ENUNCIADO 1 :: Transcreva, sem qualquer alteração, o excerto da notícia sobre o julgamento de Pedro Dias que vai desde "Pouco passava das" até "todo o país.".

TRECHO CITADO ::
▼

NUNO ANDRÉ FERREIRA/LUSA

Pedro Dias à chegada ao Palácio da Justiça de São Pedro do Sul

NUNO ANDRÉ FERREIRA/LUSA

Julgamento de Pedro Dias junta uma centena de pessoas. "Quero ver a cara que ele traz"

Pedro Dias, o alegado homicida de Aguiar da Beira, foi julgado por um furto e apareceu em tribunal. O que acontece quando cem pessoas se juntam para ver um homem acusado de matar a sangue frio?

Pouco passava das nove da manhã desta sexta-feira e já cerca de uma dezena de pessoas aguardava a chegada de Pedro Dias na praça em frente ao Palácio da Justiça de São Pedro do Sul. O homem, que ficou conhecido pelos homicídios de Aguiar da Beira, foi levado do Estabelecimento Prisional de Monsanto, onde está preso preventivamente, até à cidade para ser julgado por um crime de furto de matrículas — que remonta a janeiro de 2012. Ainda assim, a única coisa de que se fala é dos crimes macabros pelos quais é suspeito que o deram a conhecer a todo o país.

▲

DADOS FORNECIDOS ::
▼

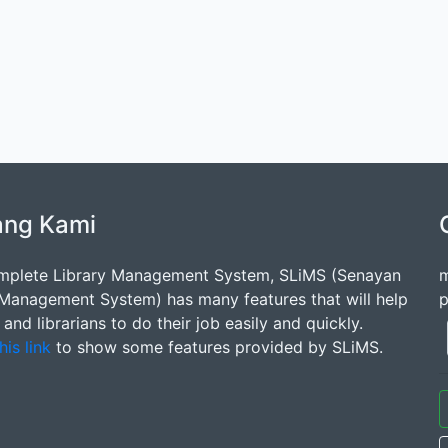
ang Kami
mplete Library Management System, SLiMS (Senayan
m
 Management System) has many features that will help
p
s and librarians to do their job easily and quickly.
his link
to show some features provided by SLiMS.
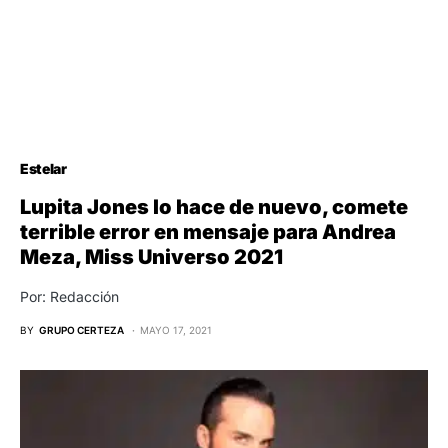
Estelar
Lupita Jones lo hace de nuevo, comete
terrible error en mensaje para Andrea
Meza, Miss Universo 2021
Por: Redacción
BY
GRUPO CERTEZA
MAYO 17, 2021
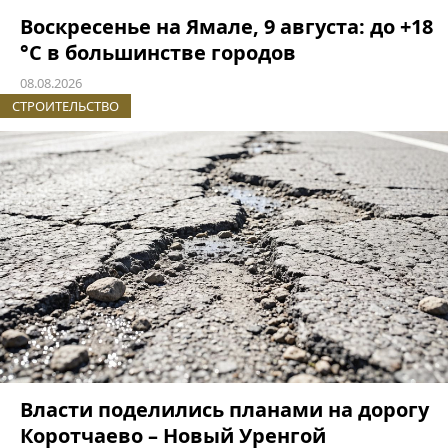
Воскресенье на Ямале, 9 августа: до +18
°C в большинстве городов
08.08.2026
СТРОИТЕЛЬСТВО
Власти поделились планами на дорогу
Коротчаево – Новый Уренгой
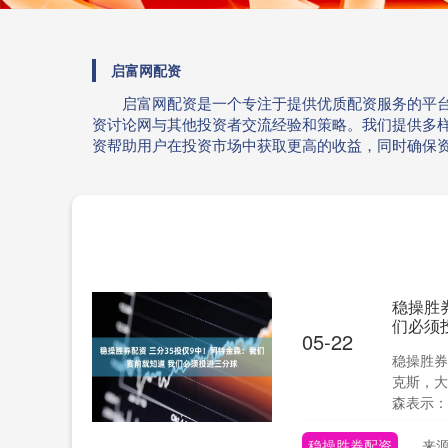
启富网配资
启富网配资是一个专注于提供优质配资服务的平
资讨论网与其他投资者交流经验和策略。我们提供多
资帮助用户在投资市场中获取更高的收益，同时确保
稳操胜
们必须
05-22
稳操胜券
克斯，大
森表示：“.
稳操胜券配资
来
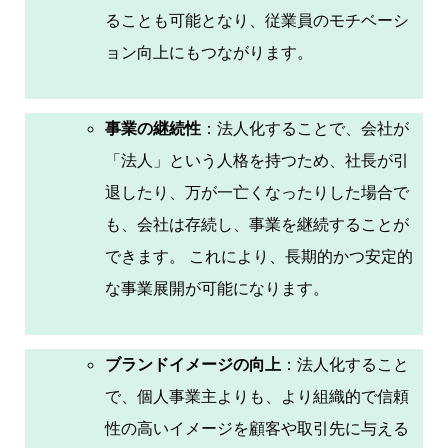
ることも可能となり、従業員のモチベーシ
ョン向上にもつながります。
事業の継続性
：法人化することで、会社が
「法人」という人格を持つため、社長が引
退したり、万が一亡くなったりした場合で
も、会社は存続し、事業を継続することが
できます。 これにより、長期的かつ安定的
な事業展開が可能になります。
ブランドイメージの向上
：法人化すること
で、個人事業主よりも、より組織的で信頼
性の高いイメージを顧客や取引先に与える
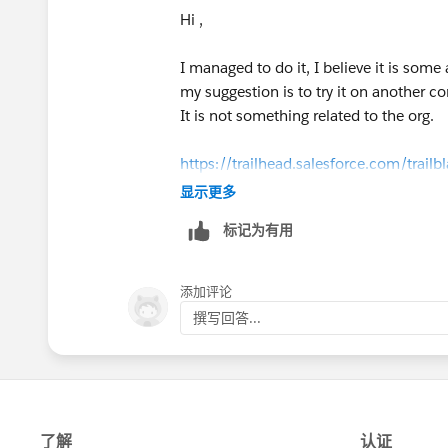
Hi ,
I managed to do it, I believe it is som
my suggestion is to try it on another c
It is not something related to the org.
https://trailhead.salesforce.com/tra
显示更多
标记为有用
添加评论
撰写回答...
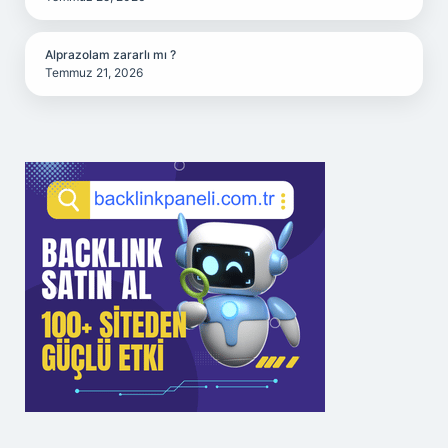
Alprazolam zararlı mı ?
Temmuz 21, 2026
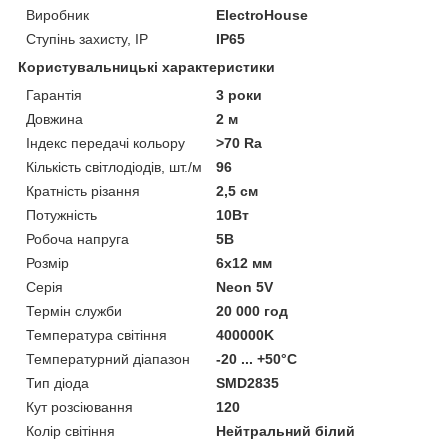
Виробник
ElectroHouse
Ступінь захисту, IP
IP65
Користувальницькі характеристики
Гарантія
3 роки
Довжина
2 м
Індекс передачі кольору
>70 Ra
Кількість світлодіодів, шт./м
96
Кратність різання
2,5 см
Потужність
10Вт
Робоча напруга
5В
Розмір
6х12 мм
Серія
Neon 5V
Термін служби
20 000 год
Температура світіння
400000K
Температурний діапазон
-20 ... +50°С
Тип діода
SMD2835
Кут розсіювання
120
Колір світіння
Нейтральний білий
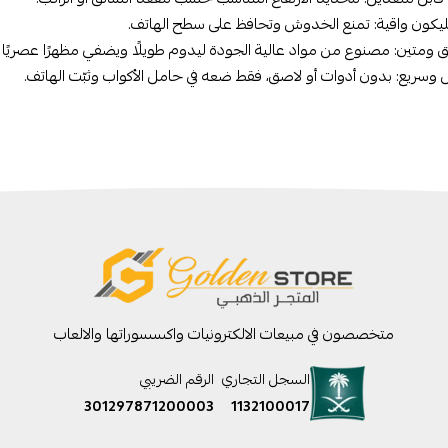
يكون واقية: تمنع الخدوش وتحافظ على سطح الهاتف.
 ومتين: مصنوع من مواد عالية الجودة ليدوم طويلًا ويضفي مظهرًا عصريًا 
وسريع: بدون أدوات أو لاصق، فقط ضعه في حامل الأكواب وثبّت الهاتف.
متخصصون في مبيعات الالكترونيات واكسسوراتها والالعاب
السجل التجاري
الرقم الضريبي
301297871200003
1132100017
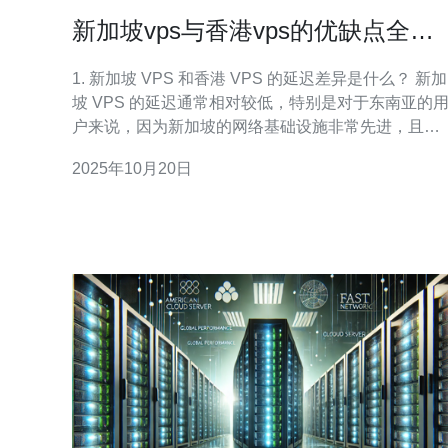
新加坡vps与香港vps的优缺点全面
分析
1. 新加坡 VPS 和香港 VPS 的延迟差异是什么？ 新加
坡 VPS 的延迟通常相对较低，特别是对于东南亚的
户来说，因为新加坡的网络基础设施非常先进，且地
理位置优越。而香港 VPS 在连接中国大陆的用户时
2025年10月20日
延迟可能会相对较小，这使得其在服务中国市场时具
有优势。然而，对于全球用户，尤其是欧美地区的用
户来说，新加坡 VP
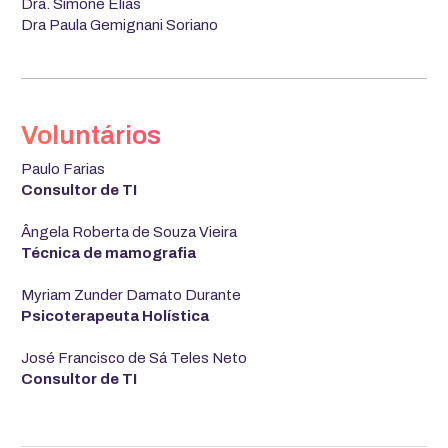
Dra. Simone Elias
Dra Paula Gemignani Soriano
Voluntários
Paulo Farias
Consultor de TI
Ângela Roberta de Souza Vieira
Técnica de mamografia
Myriam Zunder Damato Durante
Psicoterapeuta Holística
José Francisco de Sá Teles Neto
Consultor de TI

▲

ENUNCIADO 2 :: Reproduza fielmente as linhas dos registos compreendidas entre a que contém "Воскресенье на Ямале, 9 августа: до +18" e a que contém "Нейтральний білий", ambas incluídas. Omita as imagens na resposta.

RESULTADO DO EXERCÍCIO 1 ::
Pouco passava das nove da manhã desta sexta-feira e já cerca de uma dezena de pessoas aguardava a chegada de Pedro Dias na praça em frente ao Palácio da Justiça de São Pedro do Sul. O homem, que ficou conhecido pelos homicídios de Aguiar da Beira, foi levado do Estabelecimento Prisional de Monsanto, onde está preso preventivamente, até à cidade para ser julgado por um crime de furto de matrículas — que remonta a janeiro de 2012. Ainda assim, a única coisa de que se fala é dos crimes macabros pelos quais é suspeito que o deram a conhecer a todo o país.

RESULTADO DO EXERCÍCIO 2 ::
Воскресенье на Ямале, 9 августа: до +18
°C в большинстве городов
08.08.2026
СТРОИТЕЛЬСТВО
Власти поделились планами на дорогу
Коротчаево – Новый Уренгой
启富网配资
启富网配资是一个专注于提供优质配资服务的平
资讨论网与其他投资者交流经验和策略。我们提供多
资帮助用户在投资市场中获取更高的收益，同时确保
稳操胜
们必须
05-22
稳操胜券
克斯，大
森表示：“.
稳操胜券配资
来
ることも可能となり、従業員のモチベーシ
ョン向上にもつながります。
事業の継続性
：法人化することで、会社が
「法人」という人格を持つため、社長が引
退したり、万が一亡くなったりした場合で
も、会社は存続し、事業を継続することが
できます。 これにより、長期的かつ安定的
な事業展開が可能になります。
ブランドイメージの向上
：法人化すること
で、個人事業主よりも、より組織的で信頼
性の高いイメージを顧客や取引先に与える
Hi ,
I managed to do it, I believe it is som
my suggestion is to try it on another c
It is not something related to the org.
https://trailhead.salesforce.com/tra
显示更多
标记为有用
添加评论
撰写回答...
Alprazolam zararlı mı ?
Temmuz 21, 2026
Виробник
ElectroHouse
Ступінь захисту, IP
IP65
Користувальницькі характеристики
Гарантія
3 роки
Довжина
2 м
Індекс передачі кольору
>70 Ra
Кількість світлодіодів, шт./м
96
Кратність різання
2,5 см
Потужність
10Вт
Робоча напруга
5В
Розмір
6х12 мм
Серія
Neon 5V
Термін служби
20 000 год
Температура світіння
400000K
Температурний діапазон
-20 ... +50°С
Тип діода
SMD2835
Кут розсіювання
120
Колір світіння
Нейтральний білий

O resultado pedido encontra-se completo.